I know this has been many years after I have asked the original question, but something about distinguishing /t/ and /d/ being voiced and unvoiced in this specific scenario hadn't quite convinced me. (As some users on this page has already mentioned telling apart d and t might not be as important in this situation by whether it is voiced or not.) I didn't quite believe anyone, whether native or not, could tell the difference at whether the consonant was really voiced or unvoiced in the scenario anyway.
I just stumbled upon this video by Dr Geoff Lindsey (co-edited CUBE dictionary): https://www.youtube.com/watch?v=U37hX8NPgjQ In one example, he showed:
- English does not contrast
b and unaspirated p after s
- "discussed" VS "disgust", where native and non-native would not be able to distinguish recordings of the two words.

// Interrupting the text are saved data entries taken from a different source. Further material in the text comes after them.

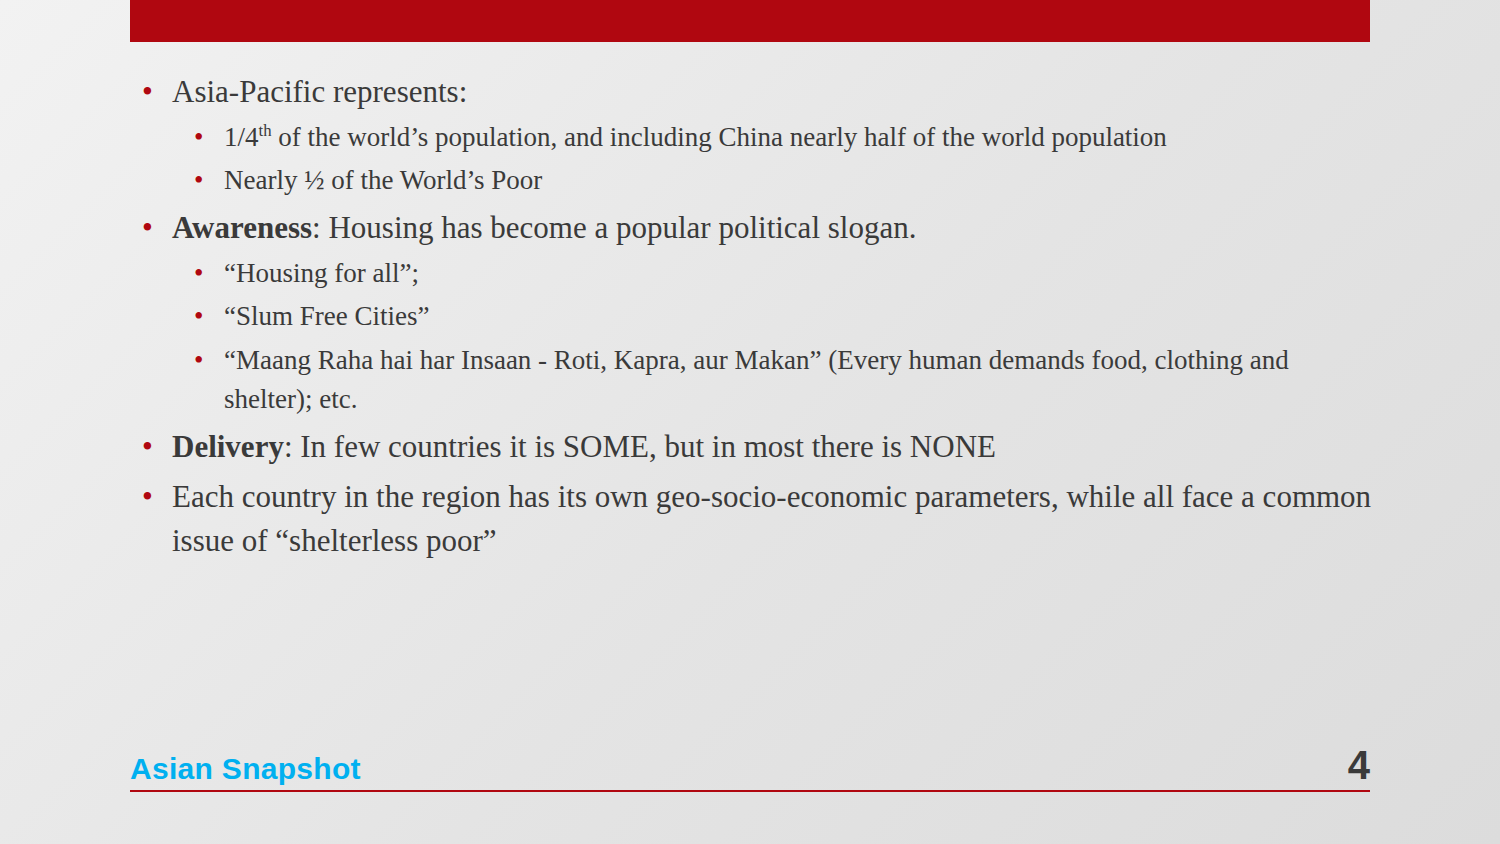Asia-Pacific represents:
1/4th of the world’s population, and including China nearly half of the world population
Nearly ½ of the World’s Poor
Awareness: Housing has become a popular political slogan.
“Housing for all”;
“Slum Free Cities”
“Maang Raha hai har Insaan - Roti, Kapra, aur Makan” (Every human demands food, clothing and shelter); etc.
Delivery: In few countries it is SOME, but in most there is NONE
Each country in the region has its own geo-socio-economic parameters, while all face a common issue of “shelterless poor”
Asian Snapshot 4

- aspirated VS unaspirated sounds comparison between English and French with waveform visualization, where French unaspirated unvoiced
p is very similar to the English unaspirated voiced b.
- native speakers may choose to aspirate or not for many words.
In his conclusion, he simply argued it could be as simple as dictionaries have chosen the wrong symbols by transcribing speech as /spiːtʃ/ whereas /sbiːtʃ/ may be more appropriate.
I quite like his approach of cropping audio clips to prove the point that there's no chance anyone can claim to be able to tell whether the consonant was voiced or unvoiced to prove his point.